▸ **To do**:
From the entries below, please gather each line containing the string "maar".

▸ **Extracted information**:
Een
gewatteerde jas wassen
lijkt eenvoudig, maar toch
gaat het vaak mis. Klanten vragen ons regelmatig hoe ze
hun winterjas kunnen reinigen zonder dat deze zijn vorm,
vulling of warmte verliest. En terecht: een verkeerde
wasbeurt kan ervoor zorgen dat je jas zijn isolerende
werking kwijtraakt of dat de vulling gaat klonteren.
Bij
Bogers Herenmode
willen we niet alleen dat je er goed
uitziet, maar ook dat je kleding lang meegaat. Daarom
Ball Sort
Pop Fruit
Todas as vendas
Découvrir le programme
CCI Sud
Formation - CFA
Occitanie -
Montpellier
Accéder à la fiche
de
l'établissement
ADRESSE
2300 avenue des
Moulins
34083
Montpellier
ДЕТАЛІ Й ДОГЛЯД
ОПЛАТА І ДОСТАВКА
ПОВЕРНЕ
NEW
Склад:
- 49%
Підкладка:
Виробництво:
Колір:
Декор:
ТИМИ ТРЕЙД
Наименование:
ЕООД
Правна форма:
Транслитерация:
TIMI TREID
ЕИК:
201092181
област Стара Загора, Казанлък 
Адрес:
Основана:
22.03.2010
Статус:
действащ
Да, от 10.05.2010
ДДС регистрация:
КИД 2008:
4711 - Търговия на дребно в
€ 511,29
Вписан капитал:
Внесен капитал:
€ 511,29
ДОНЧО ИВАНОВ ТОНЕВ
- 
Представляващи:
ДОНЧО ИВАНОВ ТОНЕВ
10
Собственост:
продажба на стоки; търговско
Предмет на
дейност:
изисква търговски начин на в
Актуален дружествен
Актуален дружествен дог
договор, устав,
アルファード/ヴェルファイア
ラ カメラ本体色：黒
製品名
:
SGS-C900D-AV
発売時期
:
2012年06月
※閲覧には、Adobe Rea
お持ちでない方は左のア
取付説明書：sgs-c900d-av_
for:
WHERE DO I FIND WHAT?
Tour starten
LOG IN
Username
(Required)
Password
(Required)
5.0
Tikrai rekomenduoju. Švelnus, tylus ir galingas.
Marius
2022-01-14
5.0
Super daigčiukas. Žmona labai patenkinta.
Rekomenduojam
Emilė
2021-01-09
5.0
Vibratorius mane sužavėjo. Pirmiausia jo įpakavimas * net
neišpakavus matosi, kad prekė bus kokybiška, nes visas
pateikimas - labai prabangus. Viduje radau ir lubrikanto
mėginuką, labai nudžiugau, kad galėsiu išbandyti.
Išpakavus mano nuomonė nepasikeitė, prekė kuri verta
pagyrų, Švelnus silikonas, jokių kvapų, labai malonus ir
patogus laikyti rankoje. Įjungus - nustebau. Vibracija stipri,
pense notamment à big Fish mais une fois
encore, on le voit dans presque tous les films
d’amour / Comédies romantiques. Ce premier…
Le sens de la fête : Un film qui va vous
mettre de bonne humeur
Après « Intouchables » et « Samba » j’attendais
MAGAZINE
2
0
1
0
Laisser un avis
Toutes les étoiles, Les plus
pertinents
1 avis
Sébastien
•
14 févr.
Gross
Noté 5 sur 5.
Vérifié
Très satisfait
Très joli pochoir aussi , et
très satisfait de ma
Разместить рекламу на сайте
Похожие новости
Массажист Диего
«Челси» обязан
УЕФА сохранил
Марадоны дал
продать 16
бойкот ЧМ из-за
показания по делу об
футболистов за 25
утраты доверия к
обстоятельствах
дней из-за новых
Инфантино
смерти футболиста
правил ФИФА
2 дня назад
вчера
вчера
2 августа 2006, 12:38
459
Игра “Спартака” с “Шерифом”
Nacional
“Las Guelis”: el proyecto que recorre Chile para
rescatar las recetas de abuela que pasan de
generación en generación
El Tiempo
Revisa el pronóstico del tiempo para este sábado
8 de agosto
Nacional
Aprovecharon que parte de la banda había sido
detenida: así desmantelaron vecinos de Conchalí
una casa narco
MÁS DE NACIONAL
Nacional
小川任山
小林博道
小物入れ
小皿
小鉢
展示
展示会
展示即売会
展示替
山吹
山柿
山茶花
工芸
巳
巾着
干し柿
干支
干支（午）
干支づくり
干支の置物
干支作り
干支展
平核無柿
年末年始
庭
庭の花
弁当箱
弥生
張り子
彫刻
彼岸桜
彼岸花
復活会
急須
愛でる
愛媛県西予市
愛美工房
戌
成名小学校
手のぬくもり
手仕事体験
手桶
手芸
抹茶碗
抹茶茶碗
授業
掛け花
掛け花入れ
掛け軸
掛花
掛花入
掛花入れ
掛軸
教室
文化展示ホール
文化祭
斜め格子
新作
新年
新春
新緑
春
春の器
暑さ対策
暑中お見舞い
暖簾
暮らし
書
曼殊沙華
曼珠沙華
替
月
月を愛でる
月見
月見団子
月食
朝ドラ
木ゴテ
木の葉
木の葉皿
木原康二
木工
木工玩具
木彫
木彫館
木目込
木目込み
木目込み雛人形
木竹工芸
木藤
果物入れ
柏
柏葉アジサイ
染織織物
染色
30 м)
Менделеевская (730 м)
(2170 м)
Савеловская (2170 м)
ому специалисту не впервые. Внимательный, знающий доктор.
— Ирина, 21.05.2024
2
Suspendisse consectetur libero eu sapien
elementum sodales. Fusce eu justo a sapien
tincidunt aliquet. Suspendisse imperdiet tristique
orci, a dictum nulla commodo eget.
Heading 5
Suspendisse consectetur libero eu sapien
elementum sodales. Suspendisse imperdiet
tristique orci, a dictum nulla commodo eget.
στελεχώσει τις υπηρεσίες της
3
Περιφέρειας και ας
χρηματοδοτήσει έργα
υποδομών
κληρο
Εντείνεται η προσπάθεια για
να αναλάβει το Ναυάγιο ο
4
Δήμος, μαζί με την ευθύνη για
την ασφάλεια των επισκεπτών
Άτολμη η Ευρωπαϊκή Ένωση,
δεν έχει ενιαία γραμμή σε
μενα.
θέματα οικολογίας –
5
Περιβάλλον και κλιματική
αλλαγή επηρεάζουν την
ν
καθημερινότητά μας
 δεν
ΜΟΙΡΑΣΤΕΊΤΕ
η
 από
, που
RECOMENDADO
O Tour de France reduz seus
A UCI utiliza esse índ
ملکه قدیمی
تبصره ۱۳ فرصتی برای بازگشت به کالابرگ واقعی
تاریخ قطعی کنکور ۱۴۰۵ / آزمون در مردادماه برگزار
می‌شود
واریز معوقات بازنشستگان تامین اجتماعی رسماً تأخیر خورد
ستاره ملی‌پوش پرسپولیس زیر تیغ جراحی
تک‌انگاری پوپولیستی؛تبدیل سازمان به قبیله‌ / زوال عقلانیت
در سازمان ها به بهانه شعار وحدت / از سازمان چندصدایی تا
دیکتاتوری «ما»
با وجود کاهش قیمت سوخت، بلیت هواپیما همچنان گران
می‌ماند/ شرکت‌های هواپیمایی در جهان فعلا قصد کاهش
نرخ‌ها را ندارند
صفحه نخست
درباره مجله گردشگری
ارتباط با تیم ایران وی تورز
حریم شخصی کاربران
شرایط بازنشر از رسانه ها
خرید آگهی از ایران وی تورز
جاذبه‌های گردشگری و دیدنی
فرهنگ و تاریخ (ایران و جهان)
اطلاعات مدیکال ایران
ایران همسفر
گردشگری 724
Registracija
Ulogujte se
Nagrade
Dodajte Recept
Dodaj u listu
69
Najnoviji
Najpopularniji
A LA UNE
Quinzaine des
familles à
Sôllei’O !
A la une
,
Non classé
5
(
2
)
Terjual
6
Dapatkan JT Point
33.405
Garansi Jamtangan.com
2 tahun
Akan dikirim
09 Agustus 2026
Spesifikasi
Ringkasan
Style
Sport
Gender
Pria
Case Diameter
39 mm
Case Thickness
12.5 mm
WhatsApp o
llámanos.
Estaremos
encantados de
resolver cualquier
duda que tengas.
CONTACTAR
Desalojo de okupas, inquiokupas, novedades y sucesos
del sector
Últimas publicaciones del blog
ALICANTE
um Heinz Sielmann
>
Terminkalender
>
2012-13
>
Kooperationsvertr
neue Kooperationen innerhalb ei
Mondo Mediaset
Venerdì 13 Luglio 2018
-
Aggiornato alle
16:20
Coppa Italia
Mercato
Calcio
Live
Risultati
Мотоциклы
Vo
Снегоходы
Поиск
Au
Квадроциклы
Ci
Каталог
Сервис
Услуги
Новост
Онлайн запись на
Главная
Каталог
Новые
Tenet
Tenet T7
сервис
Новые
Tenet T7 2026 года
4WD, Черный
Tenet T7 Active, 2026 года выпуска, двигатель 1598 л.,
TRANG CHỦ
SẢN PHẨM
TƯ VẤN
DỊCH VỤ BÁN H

▸ **Task answer**:
lijkt eenvoudig, maar toch
uitziet, maar ook dat je kleding lang meegaat. Daarom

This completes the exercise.